:: TEXTO PARA REVISAR ::

================================

Pero Patria es una novela y no un panfleto, y es precisamente esa doble
dicotomía entre su condición literaria y su valor político, social y humano, lo
que hacía de su escritura un ejercicio tremendamente complejo y difícil de
manejar. Todos sabemos quiénes son los asesinos y el dolor que infligieron a
tantas familias, y esa desgarradora convicción tiene la fuerza de arrastrar al
escritor a la tentación de escribir una historia reducida de buenos y malos que
habría mermado su credibilidad como producto literario. En la novela de
Aramburu se nota la obsesión del autor por evitar cualquier tipo de maniqueísmo
y, por eso, todos los personajes, víctimas o victimarios, están revestidos de
un relieve humano, individual, verosímil, que supera la restricción de
cualquier etiqueta limitadora. Ese compromiso de honestidad literaria se
mantiene durante todo el libro. Por eso, en la novela, un abertzale o un
euskaldun pueden ser, a la vez, víctimas de ETA. O por eso, un etarra
puede ser, a la vez, un asesino y una víctima más, también de ETA. La inclusión
de estos matices en un conflicto que muchas veces se ha explicado en términos
categóricos, en absoluto ejerce en menoscabo de una tesis clara, pero otorga
serenidad, lucidez y verosimilitud al relato. Del mismo modo, la novela ofrece
las claves del conflicto vasco sin las grandes disertaciones académicas: el
nacionalismo como máquina de exclusión; la manipulación falaz de los ideólogos
que salvan el pellejo a costa de la alienación de unos pocos tontos y ciegos;
el adoctrinamiento velado; el miedo a la disensión y, por ende, la aniquilación
de la libertad de expresión; las mentiras que esconden las grandes palabras,
como patria; la importancia capital de la cultura, la educación y el espíritu
crítico como salvaguardas del pensamiento único (el personaje de Gorka, hermano
del etarra, se erige en adalid de esa posición); la fractura social y familiar;
la tibieza y hasta complicidad de la iglesia vasca con los asesinos; pero
también los abusos y torturas de la guardia civil; la vascofobia del resto de
España en una injusta generalización; la necesidad del perdón y muchos más
temas que no puedo abarcar en el espacio de que dispongo. Y todo ello sin el
fácil patetismo en el que habría sido sencillo caer.
Algunos de los rasgos aquí mencionados, los corrobora
el propio autor en un capítulo, ya casi al final del libro, donde Nerea y
Xabier, los hijos del Txato, el empresario asesinado por ETA, acuden a la
presentación de una novela que versa sobre el terrorismo. En esa presentación,
el autor del libro (¿trasunto del propio Aramburu?) esboza lo que ha pretendido
con su novela y Xabier, que está entre los asistentes escuchando, recela de los
escritores que aprovechan la tragedia para hacer de ella libros y películas que
vender. ¿Es Xabier el noble escrúpulo de Aramburu? Si así fuera sirva este
humilde GRACIAS de un crítico literario de provincias para aliviar al autor
cualquier recelo de su conciencia.
Yo también creo que, posiblemente, Fernando Aramburu haya escrito la novela del año. Aparte de su coraje cívico (marca de la casa), sus méritos literarios son indudables: la polifonía de voces con la que va tejiendo el relato, la oralidad (magníficamente captada ¡con lo difícil que es eso!), los personajes (que parece que te los vas a encontrar por las calles de San Sebastián cualquier día de estos)... En definitiva, una NOVELA ESPLÉNDIDA, que bien merecería obtener el Premio de narrativa de este año (si es que existe).
ResponderEliminarEstoy totalmente de acuerdo con la opinión de Javier y con la tuya, Píramo. Es, sin duda, una gran novela cuya lectura es imprescindible.

================================

Reproduce sin cambios el fragmento de la reseña sobre Patria que va de "Yo también creo" a "es que existe).", ambos incluidos.

[Registros de datos]
================================

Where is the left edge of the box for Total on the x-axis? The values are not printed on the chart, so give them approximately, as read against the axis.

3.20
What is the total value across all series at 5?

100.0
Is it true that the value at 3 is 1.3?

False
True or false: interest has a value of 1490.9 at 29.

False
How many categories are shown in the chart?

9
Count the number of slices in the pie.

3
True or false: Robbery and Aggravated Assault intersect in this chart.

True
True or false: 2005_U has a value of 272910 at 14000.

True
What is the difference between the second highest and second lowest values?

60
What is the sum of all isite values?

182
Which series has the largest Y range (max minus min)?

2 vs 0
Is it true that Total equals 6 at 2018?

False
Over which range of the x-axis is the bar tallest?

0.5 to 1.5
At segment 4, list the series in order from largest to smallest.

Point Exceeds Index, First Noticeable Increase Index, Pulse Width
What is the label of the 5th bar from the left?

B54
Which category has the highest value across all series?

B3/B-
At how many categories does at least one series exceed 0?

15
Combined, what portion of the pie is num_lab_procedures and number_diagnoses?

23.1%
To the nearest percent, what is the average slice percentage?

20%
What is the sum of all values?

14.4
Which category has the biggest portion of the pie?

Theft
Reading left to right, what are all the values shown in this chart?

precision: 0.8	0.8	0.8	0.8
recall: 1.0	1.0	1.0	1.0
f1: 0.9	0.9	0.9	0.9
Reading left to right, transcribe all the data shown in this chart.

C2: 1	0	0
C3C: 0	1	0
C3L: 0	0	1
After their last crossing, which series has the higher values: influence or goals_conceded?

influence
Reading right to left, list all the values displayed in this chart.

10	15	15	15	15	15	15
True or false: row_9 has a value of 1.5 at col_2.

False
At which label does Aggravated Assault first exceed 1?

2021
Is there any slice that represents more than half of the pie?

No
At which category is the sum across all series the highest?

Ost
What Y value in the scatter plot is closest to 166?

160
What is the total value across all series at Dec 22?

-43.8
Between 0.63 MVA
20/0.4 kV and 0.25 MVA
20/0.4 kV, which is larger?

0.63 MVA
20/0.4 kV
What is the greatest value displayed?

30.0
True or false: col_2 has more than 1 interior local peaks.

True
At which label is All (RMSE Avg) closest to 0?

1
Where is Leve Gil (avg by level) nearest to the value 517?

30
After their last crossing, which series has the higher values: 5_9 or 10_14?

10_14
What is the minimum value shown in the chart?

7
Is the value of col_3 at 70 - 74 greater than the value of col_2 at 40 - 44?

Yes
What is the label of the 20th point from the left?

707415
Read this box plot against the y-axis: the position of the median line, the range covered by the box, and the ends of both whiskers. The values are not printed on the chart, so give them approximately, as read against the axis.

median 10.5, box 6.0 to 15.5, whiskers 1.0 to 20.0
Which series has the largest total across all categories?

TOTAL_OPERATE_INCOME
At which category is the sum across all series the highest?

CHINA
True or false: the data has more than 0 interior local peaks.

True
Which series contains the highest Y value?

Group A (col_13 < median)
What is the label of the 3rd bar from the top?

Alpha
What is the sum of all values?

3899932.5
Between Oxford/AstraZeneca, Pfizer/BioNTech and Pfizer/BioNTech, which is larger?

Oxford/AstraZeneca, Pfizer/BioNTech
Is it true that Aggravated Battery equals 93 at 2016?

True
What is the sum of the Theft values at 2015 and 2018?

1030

================================

:: SOLUCIÓN DE LA TAREA ::
Yo también creo que, posiblemente, Fernando Aramburu haya escrito la novela del año. Aparte de su coraje cívico (marca de la casa), sus méritos literarios son indudables: la polifonía de voces con la que va tejiendo el relato, la oralidad (magníficamente captada ¡con lo difícil que es eso!), los personajes (que parece que te los vas a encontrar por las calles de San Sebastián cualquier día de estos)... En definitiva, una NOVELA ESPLÉNDIDA, que bien merecería obtener el Premio de narrativa de este año (si es que existe).